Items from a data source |
□ □ □ □

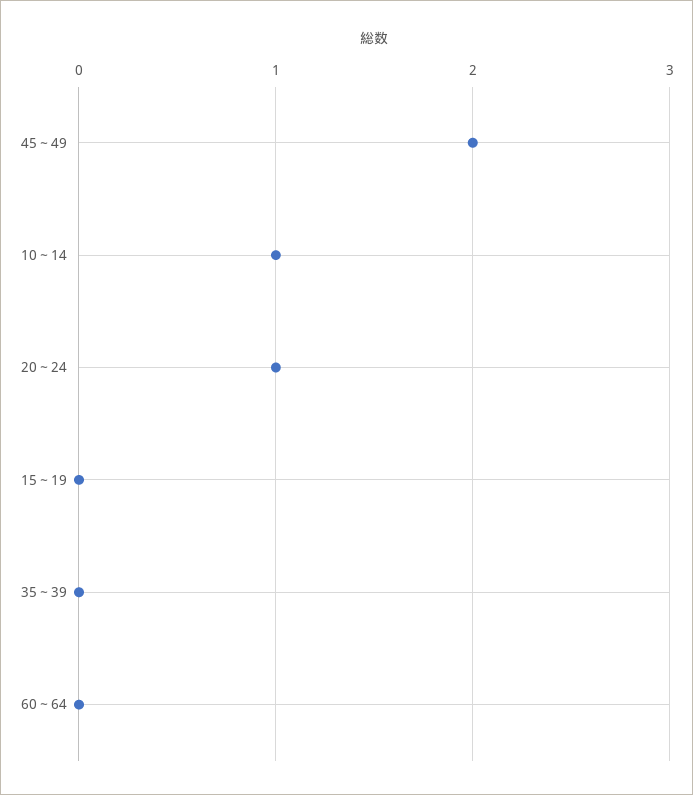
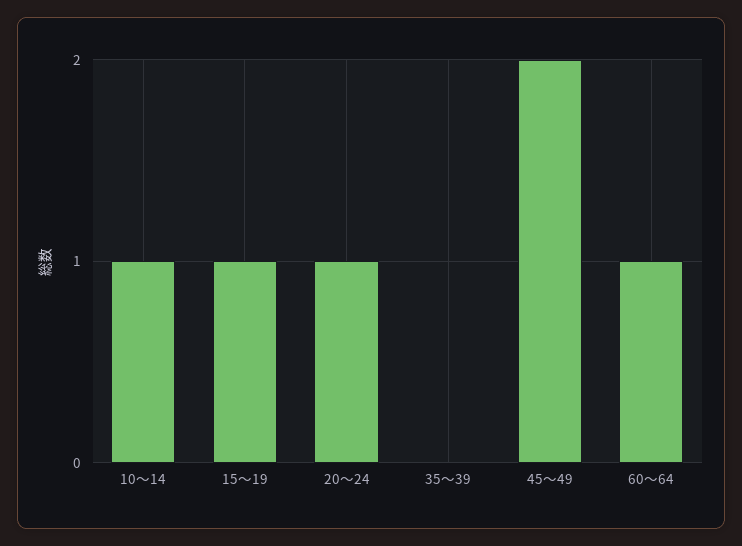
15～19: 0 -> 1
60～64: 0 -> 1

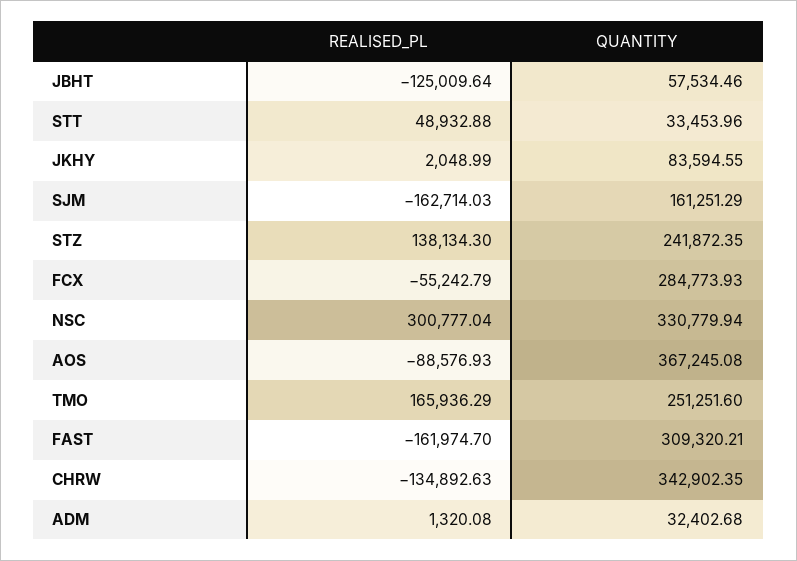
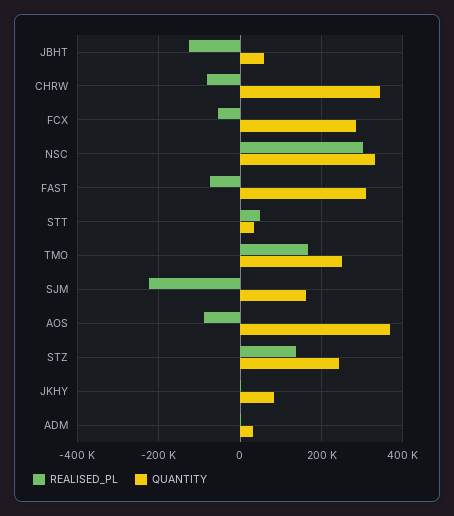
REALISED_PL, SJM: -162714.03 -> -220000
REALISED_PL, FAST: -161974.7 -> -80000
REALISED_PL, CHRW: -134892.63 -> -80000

□ □ □ □

TASK DETAILS | Keep every word of the data as it is when you write it out, but drop the pictures.

RESULT OF THE TASK |
15～19: 0 -> 1
60～64: 0 -> 1

REALISED_PL, SJM: -162714.03 -> -220000
REALISED_PL, FAST: -161974.7 -> -80000
REALISED_PL, CHRW: -134892.63 -> -80000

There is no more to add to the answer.